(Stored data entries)

==============================

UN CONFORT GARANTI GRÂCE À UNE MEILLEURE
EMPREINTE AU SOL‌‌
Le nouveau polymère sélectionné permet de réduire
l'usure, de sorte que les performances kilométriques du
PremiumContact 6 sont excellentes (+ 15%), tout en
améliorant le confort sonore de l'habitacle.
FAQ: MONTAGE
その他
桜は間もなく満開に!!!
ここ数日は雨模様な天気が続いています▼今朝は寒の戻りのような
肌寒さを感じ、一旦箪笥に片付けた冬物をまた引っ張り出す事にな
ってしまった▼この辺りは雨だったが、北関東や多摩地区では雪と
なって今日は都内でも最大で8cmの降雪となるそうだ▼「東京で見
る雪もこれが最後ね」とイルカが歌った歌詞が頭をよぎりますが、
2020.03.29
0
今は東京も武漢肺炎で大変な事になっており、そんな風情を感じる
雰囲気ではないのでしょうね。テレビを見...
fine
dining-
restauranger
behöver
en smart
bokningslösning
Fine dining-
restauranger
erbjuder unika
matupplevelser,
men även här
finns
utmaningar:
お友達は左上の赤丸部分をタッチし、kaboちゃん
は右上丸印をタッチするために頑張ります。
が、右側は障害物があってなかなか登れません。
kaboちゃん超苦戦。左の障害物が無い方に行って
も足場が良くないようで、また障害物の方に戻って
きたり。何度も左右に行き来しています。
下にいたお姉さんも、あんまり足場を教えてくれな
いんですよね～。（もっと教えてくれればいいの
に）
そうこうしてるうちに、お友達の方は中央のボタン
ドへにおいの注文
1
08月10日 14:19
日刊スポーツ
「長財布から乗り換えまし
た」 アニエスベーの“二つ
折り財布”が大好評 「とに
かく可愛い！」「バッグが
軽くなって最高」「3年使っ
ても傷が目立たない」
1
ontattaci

==============================

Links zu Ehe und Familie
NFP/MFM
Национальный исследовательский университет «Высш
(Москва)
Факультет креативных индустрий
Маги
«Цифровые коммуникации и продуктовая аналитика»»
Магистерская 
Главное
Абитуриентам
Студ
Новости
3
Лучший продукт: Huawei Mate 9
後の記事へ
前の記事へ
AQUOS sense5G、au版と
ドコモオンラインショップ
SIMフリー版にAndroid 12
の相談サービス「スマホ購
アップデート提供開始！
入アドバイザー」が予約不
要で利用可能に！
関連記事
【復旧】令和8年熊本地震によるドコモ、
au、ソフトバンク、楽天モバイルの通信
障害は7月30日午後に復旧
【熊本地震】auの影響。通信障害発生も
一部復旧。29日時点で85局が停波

==============================

** Work order **
Transcribe each line of the data above, unaltered, from the one where "ドコモオンラインショップ" appears to the one where "一部復旧。29日時点で85局が停波" appears, inclusive of both.

** Reply **
ドコモオンラインショップ
SIMフリー版にAndroid 12
の相談サービス「スマホ購
アップデート提供開始！
入アドバイザー」が予約不
要で利用可能に！
関連記事
【復旧】令和8年熊本地震によるドコモ、
au、ソフトバンク、楽天モバイルの通信
障害は7月30日午後に復旧
【熊本地震】auの影響。通信障害発生も
一部復旧。29日時点で85局が停波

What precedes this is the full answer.